Historically, many evangelicals have believed that Israel has a God-given right to its land and that the nations that support Israel will be blessed. During the present Middle East crisis, however, some evangelicals have begun to rethink their support of Israel. To find out how the Bible addresses this issue, Biola Connections spoke with Dr. Alan Hultberg (M.Div. ’89), who teaches a class titled, “Expositional Methodology in Daniel and Revelation.”

What are Biola's views on Israel and the end times?

Biola affirms “dispensationalism,” the view that Scripture teaches a distinction between the Church and Israel, and that ethnic Jews still have a place in God’s prophetic plan as His covenant people. Thus, Biola is also “premillennial” — we affirm that Jesus will return physically to earth to set up a kingdom centered in the nation of Israel. This kingdom will fulfill God’s Old Testament promises to Israel of a worldwide rule and a worldwide ministry of blessing as part of His larger purpose to reconcile all of creation to Himself. Biola also affirms that the Church will be “raptured” before the establishment of the millennial kingdom and that the timing of this event is unknown.

Does the current Middle East crisis relate to Bible prophecy?

The Bible prophesies about “wars and rumors of wars” (Matthew 24:6) — presumably focused on the land of Israel — and it prophesies a final assault of the nations against Jerusalem (Ezekiel 39:2, 4, 17; Daniel 11:45; Joel 3:9-16; Zechariah 12:1-9). But these “wars and rumors of wars” are explicitly not signs of the end — that is, Israel (if not the entire world) will experience many wars throughout time, starting with the primary “war” for Jesus’ listeners, the first Jewish revolt against Rome and subsequent subjugation of Israel and destruction of Jerusalem and the Temple. Thus, what we see in the Middle East today may merely be one in a long series of disturbances in Israel and so does not, in itself, signal the end. On the other hand, the current crisis could lead to the final war, the gathering of the nations to Har-Magedon (or “the mount of assembly,” Rev 16:16; Isaiah 13:4; compare Isaiah 14:13). Before it were to do so, however, I would expect to see the “abomination of desolation” that Jesus referred to (Matthew 24:15; Daniel 7:25; 8:13; 11:31; 12:7, 11) and that Paul apparently understood to be “the man of lawlessness” (or Antichrist) taking his seat in the Jerusalem Temple and proclaiming himself God (2 Thessalonians 2:3-4; Daniel 11:36). Until that event takes place, I attach no particular significance to the current crisis.

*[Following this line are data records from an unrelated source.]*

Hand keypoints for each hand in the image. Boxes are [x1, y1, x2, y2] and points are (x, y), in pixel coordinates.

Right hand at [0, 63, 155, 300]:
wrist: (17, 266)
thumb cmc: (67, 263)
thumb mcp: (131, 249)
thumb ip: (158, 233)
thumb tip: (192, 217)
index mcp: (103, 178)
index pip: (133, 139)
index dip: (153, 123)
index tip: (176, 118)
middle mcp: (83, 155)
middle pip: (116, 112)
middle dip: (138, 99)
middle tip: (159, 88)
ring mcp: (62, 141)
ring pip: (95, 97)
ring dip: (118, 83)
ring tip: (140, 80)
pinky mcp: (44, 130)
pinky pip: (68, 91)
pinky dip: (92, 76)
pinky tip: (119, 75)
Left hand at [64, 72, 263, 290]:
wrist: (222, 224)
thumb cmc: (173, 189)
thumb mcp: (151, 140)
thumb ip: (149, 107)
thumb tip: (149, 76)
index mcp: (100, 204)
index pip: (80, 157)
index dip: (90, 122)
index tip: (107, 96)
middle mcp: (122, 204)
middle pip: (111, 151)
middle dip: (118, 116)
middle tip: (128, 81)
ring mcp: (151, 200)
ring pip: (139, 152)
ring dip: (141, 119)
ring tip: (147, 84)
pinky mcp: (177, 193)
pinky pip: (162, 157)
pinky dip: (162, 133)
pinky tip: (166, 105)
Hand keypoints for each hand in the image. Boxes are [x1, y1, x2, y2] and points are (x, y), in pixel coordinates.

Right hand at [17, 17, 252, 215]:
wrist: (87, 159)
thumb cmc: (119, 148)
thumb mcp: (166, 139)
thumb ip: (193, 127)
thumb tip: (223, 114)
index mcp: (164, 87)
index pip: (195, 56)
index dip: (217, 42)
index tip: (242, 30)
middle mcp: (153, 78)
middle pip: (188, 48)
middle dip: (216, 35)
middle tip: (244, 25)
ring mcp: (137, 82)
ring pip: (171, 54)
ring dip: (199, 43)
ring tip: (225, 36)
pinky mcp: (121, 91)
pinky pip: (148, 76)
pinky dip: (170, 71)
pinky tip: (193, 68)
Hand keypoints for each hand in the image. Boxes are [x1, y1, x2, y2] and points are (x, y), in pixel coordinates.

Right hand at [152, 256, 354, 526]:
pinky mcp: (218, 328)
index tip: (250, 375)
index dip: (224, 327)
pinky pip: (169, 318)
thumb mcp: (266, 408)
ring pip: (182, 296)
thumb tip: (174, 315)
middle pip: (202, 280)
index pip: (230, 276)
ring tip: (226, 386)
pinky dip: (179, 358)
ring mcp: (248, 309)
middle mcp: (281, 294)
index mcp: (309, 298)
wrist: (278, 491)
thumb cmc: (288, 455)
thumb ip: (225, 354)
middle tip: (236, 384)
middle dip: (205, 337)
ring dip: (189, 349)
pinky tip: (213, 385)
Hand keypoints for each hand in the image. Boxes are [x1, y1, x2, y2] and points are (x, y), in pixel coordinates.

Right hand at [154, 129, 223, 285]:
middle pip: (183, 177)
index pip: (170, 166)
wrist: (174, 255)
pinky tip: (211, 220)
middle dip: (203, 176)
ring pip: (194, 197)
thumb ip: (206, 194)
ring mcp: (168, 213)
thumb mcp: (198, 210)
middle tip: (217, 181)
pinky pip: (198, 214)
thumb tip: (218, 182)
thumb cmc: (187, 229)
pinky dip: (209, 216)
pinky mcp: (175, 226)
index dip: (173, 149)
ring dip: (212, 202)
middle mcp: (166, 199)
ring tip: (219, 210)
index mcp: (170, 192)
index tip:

Should Christians support Israel in the Middle East crisis?

On the one hand, we are exhorted in Scripture to pray for the peace of Jerusalem (Psalm 122:6) and told that those who bless Abraham (and by extension Israel) will be blessed (Genesis 12:3). As a dispensationalist, I believe that God still has a covenant relationship with Israel, and I thus support Israel by default and, in particular, its right to the land. On the other hand, this doesn’t mean that the current government, people, or policies of Israel are beyond fault. We can and should judge their actions against biblical principles in the same way the Old Testament prophets did.

What's the most common misconception about end-times prophecy?

A common misconception is that all biblical prophetic language is to be taken at absolute face value, that is, a “hyper-literalism.” Such an approach is wrong because it fails, at least, to take into account the various literary genres in which the prophecies are found. For example, someone may mistakenly expect everything in the book of Revelation to find a literal fulfillment. Everything in Revelation will be fulfilled, but the genre indicates that not everything will be fulfilled as portrayed in the visions.